● TRECHO PARA LEITURA
══════════════════════════════

O diretor teatral e dramaturgo José Celso Martinez Corrêa, 86, foi internado no Hospital das Clínicas, em São Paulo, nesta terça-feira (4), após um incêndio atingir o apartamento no bairro Paraíso, na zona sul da capital paulista. Foto: José Celso Martinez/Instagram

Morreu nesta quinta-feira, 6, o dramaturgo José Celso Martinez Corrêa, aos 86 anos de idade. Em outubro de 2017, quando Zé Celso tinha 80, aconteceu a famosa reunião entre ele e o magnata da mídia Senor Abravanel, vulgo Silvio Santos.

A reunião, arranjada por João Dória, então prefeito de São Paulo, foi sobre o terreno que circunda o Teatro Oficina, na região central São Paulo.

O terreno é do magnata, que queria construir ali três torres com mil apartamentos. O dramaturgo, por seu turno, queria que o terreno, em vez de ser usado para sufocar o Oficina, fosse transformado em um centro cultural, com área verde e tendas para shows, teatro e circo.

“Vai começar o espetáculo” disse Silvio Santos quando Zé Celso chegou ao seu escritório. A reunião, porém, foi um espetáculo não de Zé Celso, mas de Silvio Santos: um típico espetáculo de cinismo, desprezo e chacota de um bufão opulento diante de um artista de verdade.

══════════════════════════════

Transcreva do texto sobre Zé Celso tudo o que vai de "A reunião, arranjada" até "teatro e circo.".

● MATERIAL FORNECIDO
══════════════════════════════

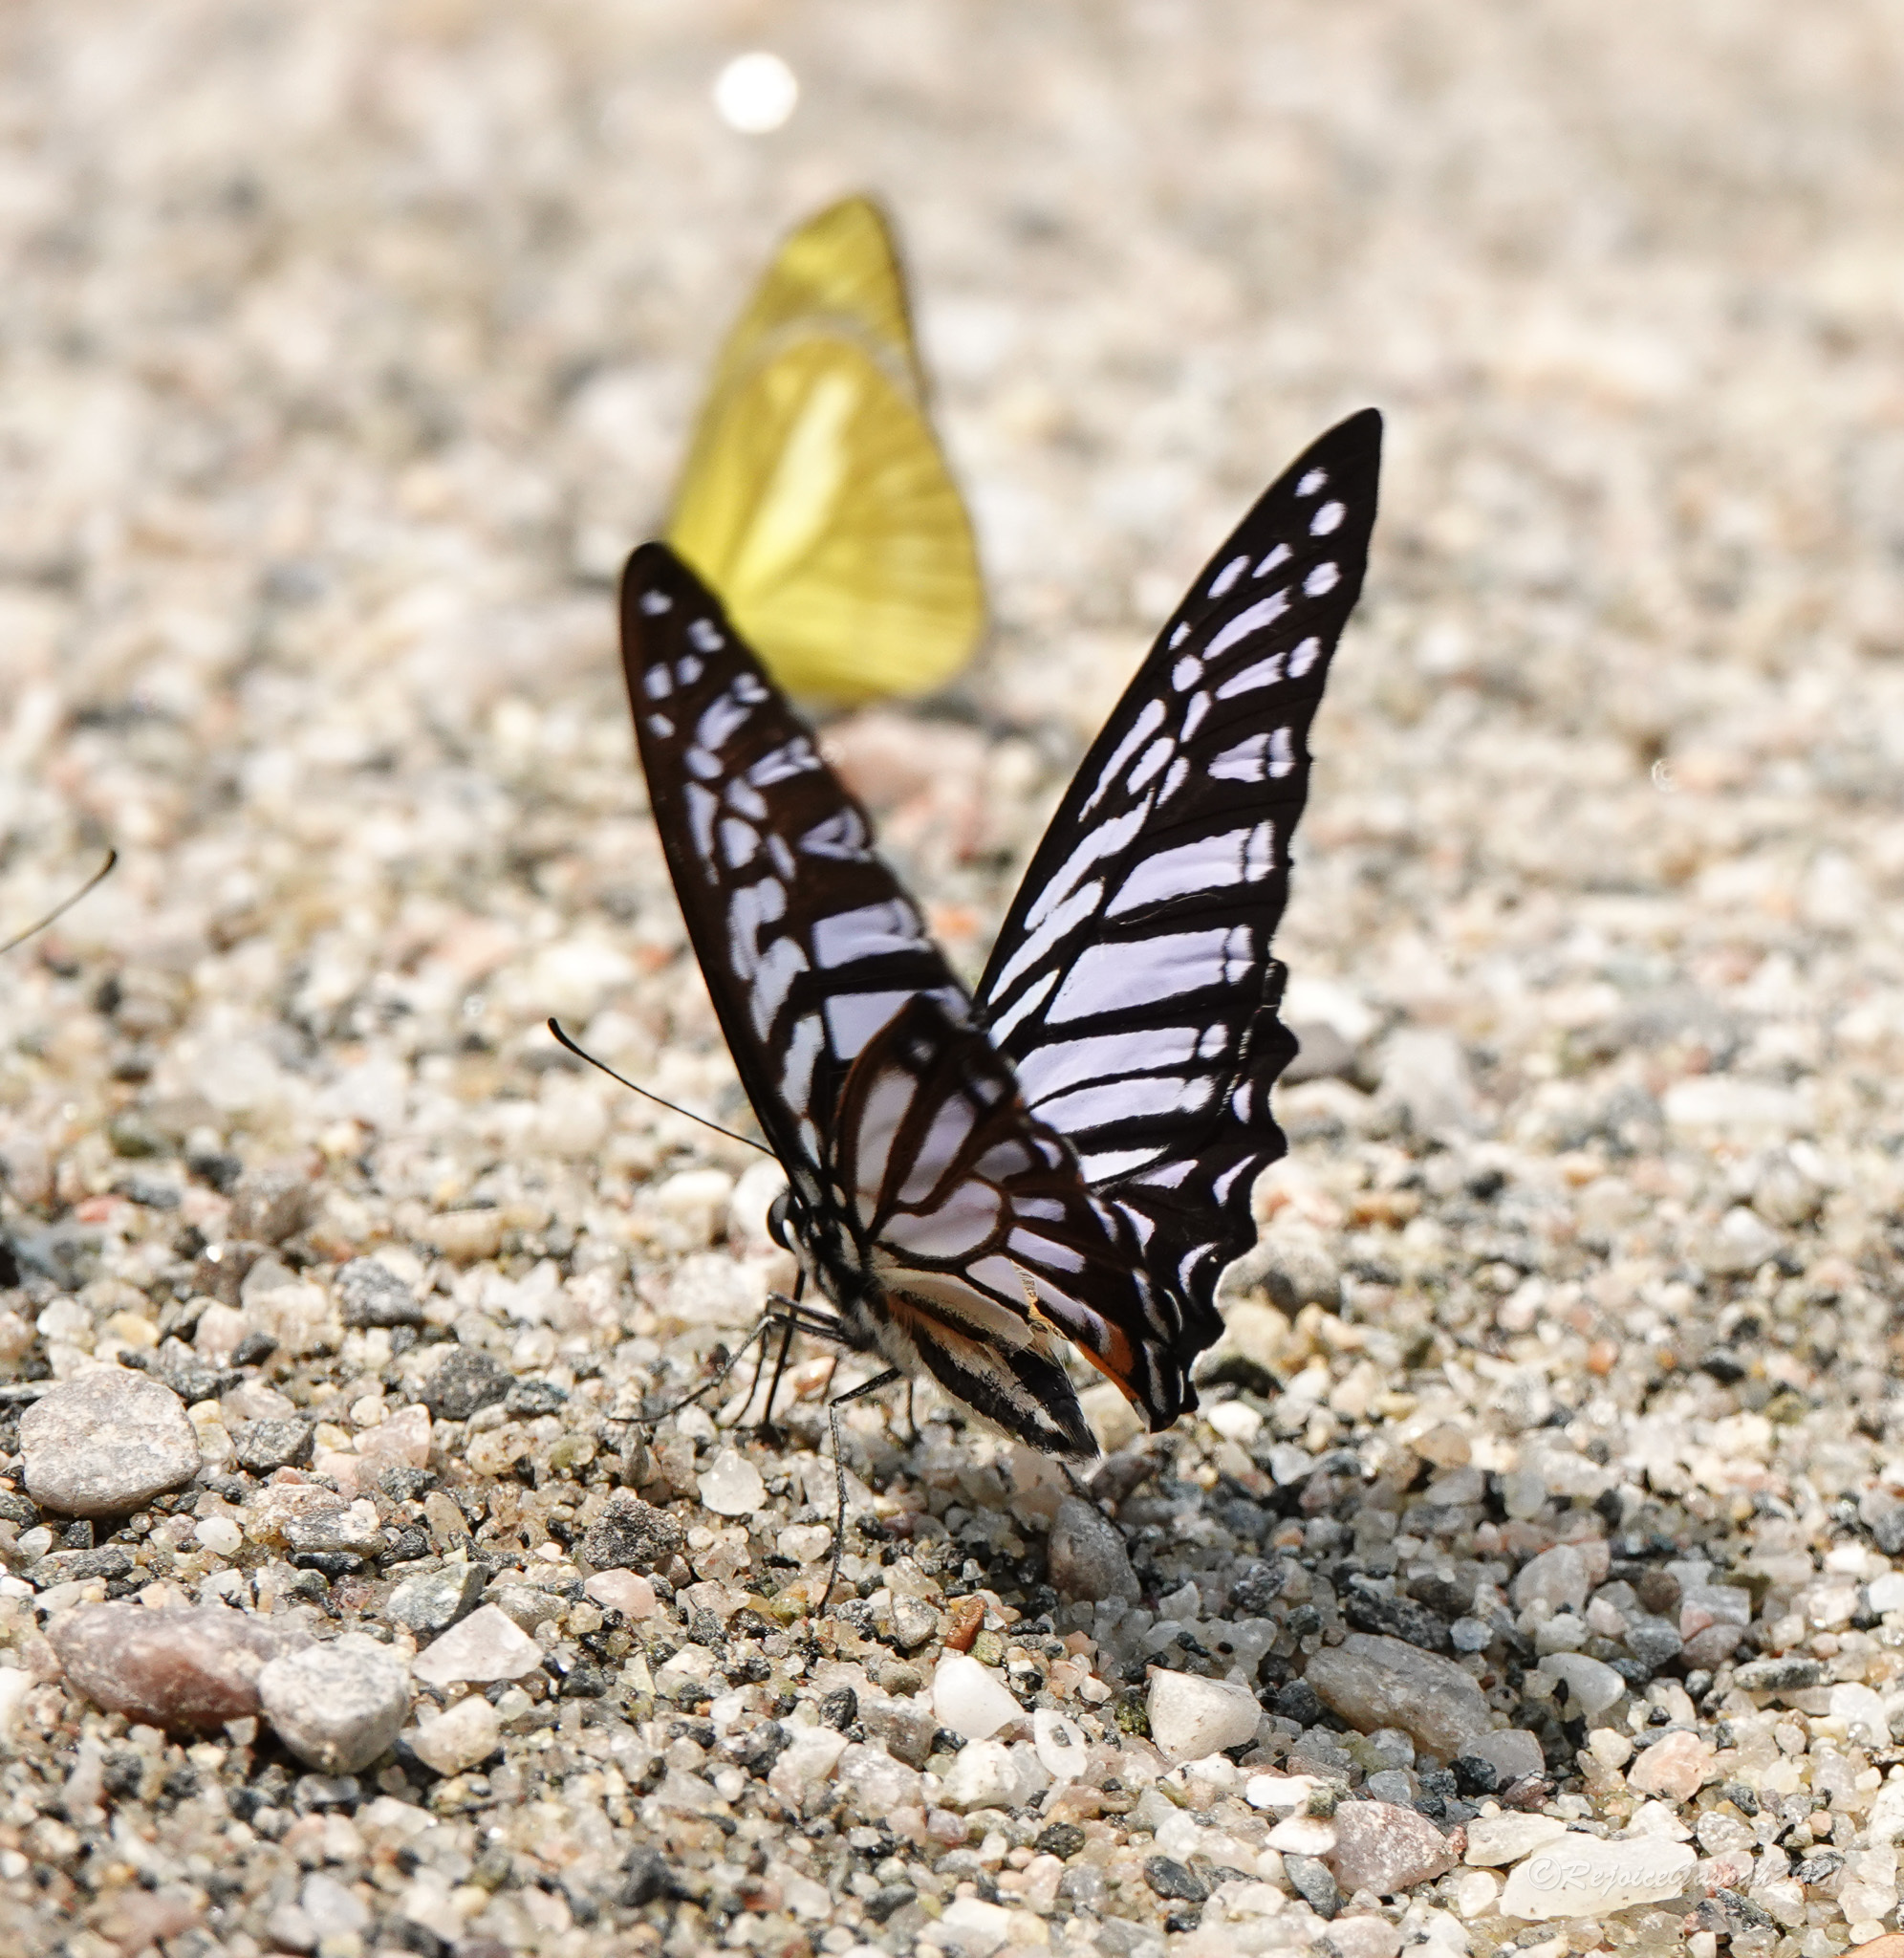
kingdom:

══════════════════════════════

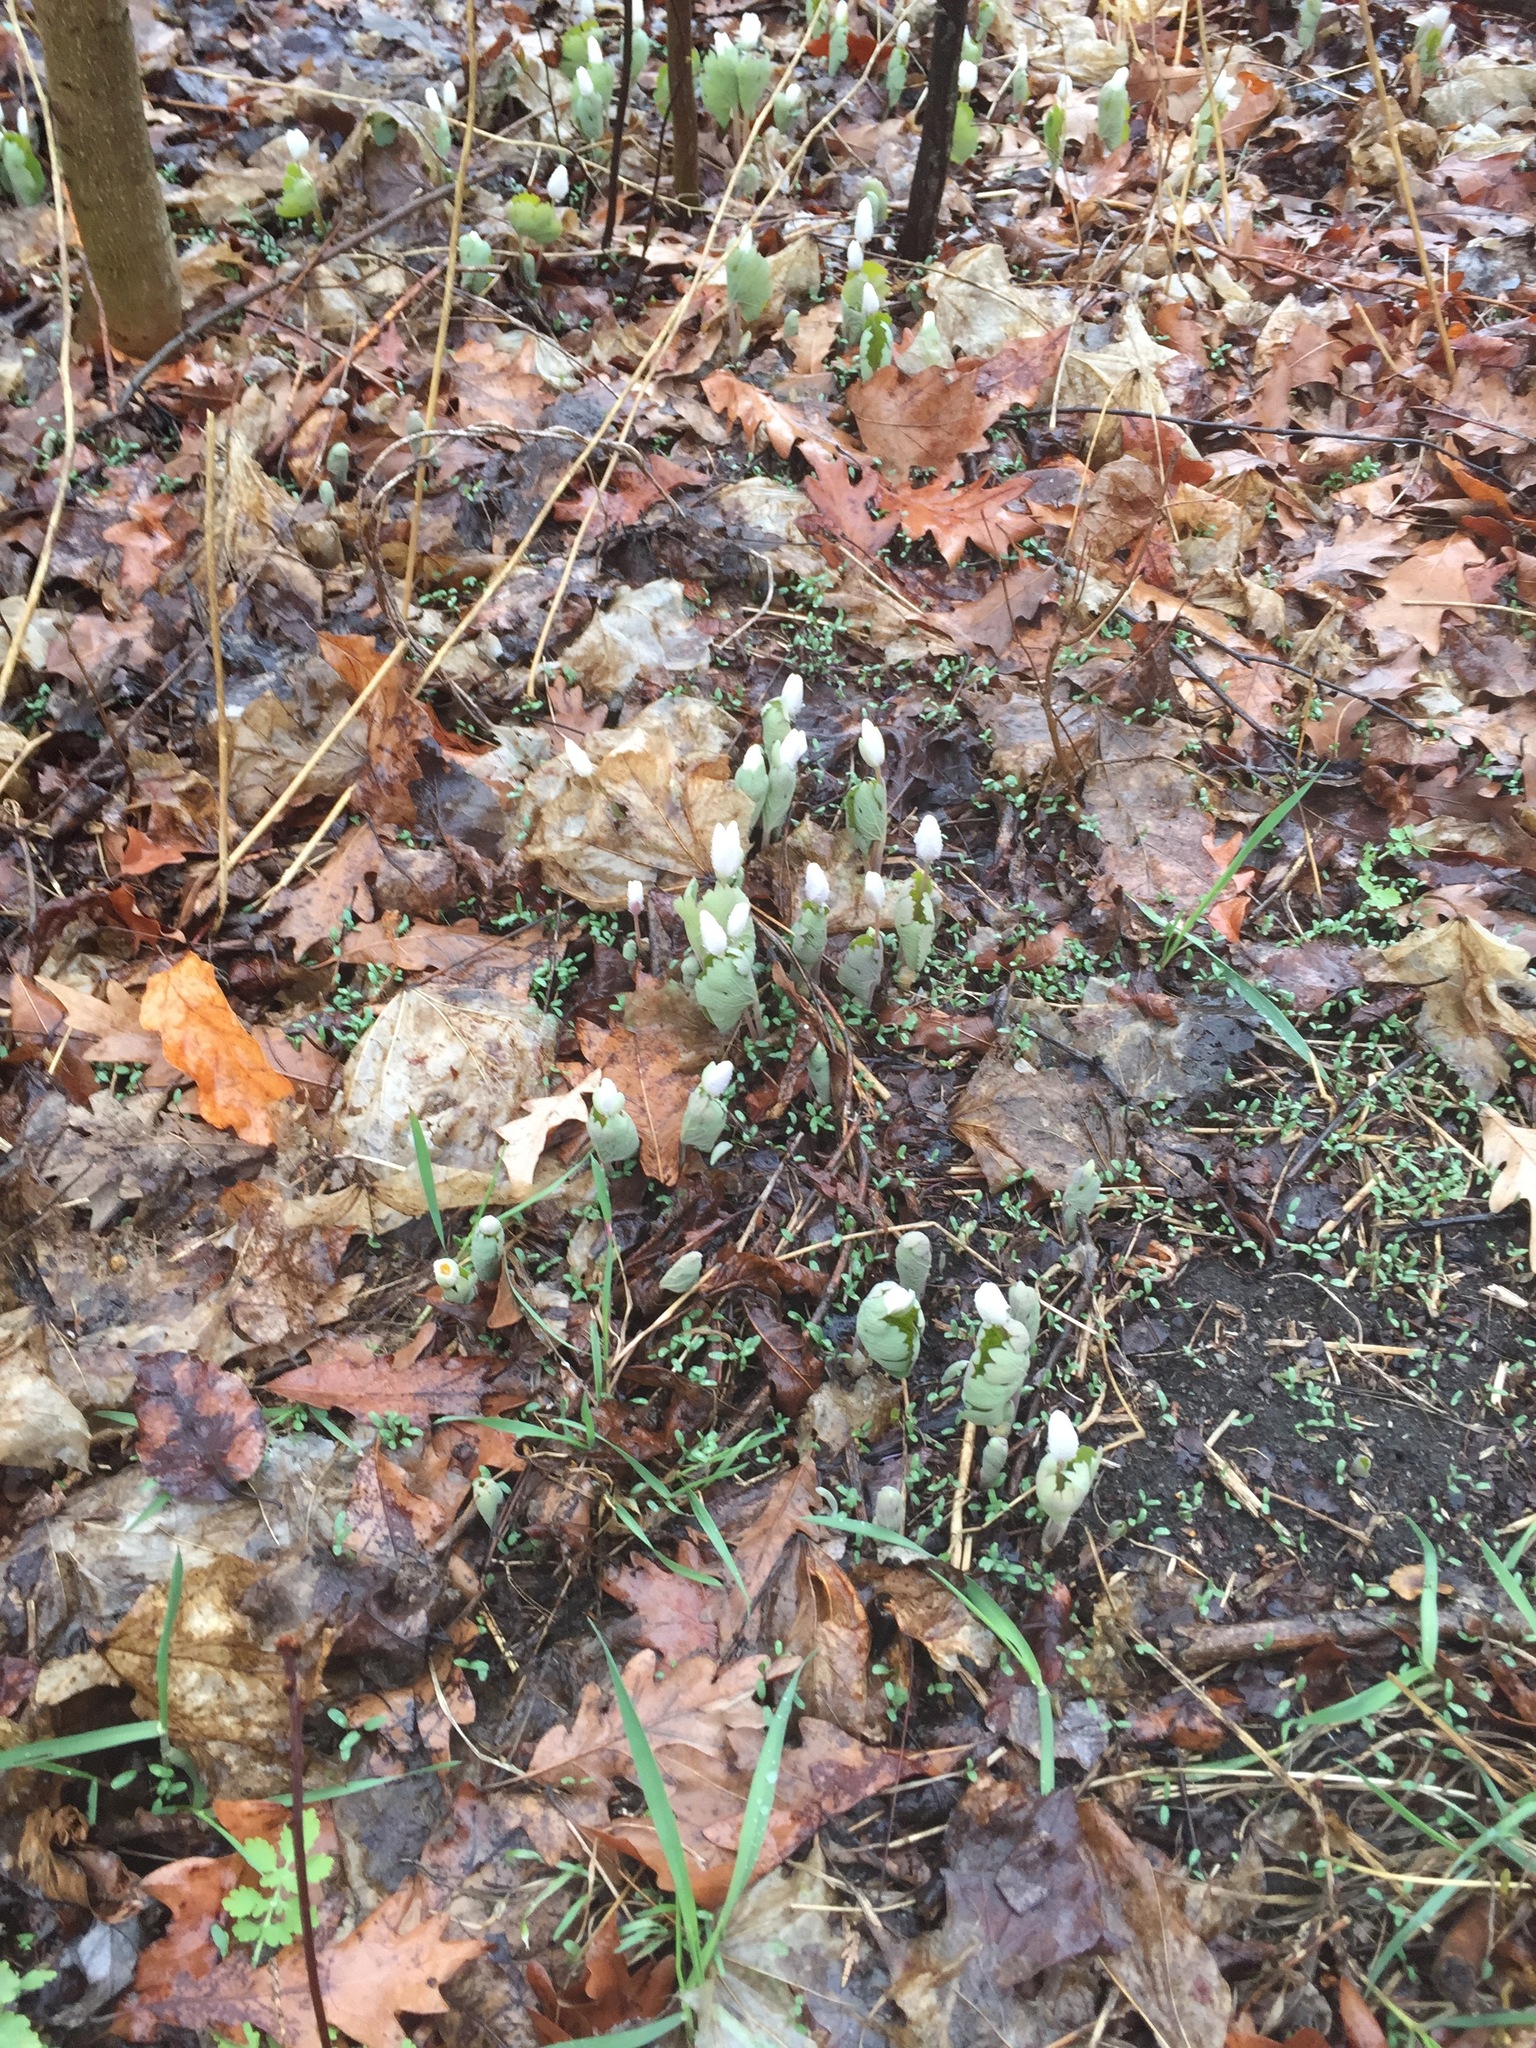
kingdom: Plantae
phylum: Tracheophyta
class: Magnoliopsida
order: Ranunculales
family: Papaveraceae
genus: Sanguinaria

══════════════════════════════

● RESOLUÇÃO DO EXERCÍCIO
A reunião, arranjada por João Dória, então prefeito de São Paulo, foi sobre o terreno que circunda o Teatro Oficina, na região central São Paulo.

O terreno é do magnata, que queria construir ali três torres com mil apartamentos. O dramaturgo, por seu turno, queria que o terreno, em vez de ser usado para sufocar o Oficina, fosse transformado em um centro cultural, com área verde e tendas para shows, teatro e circo.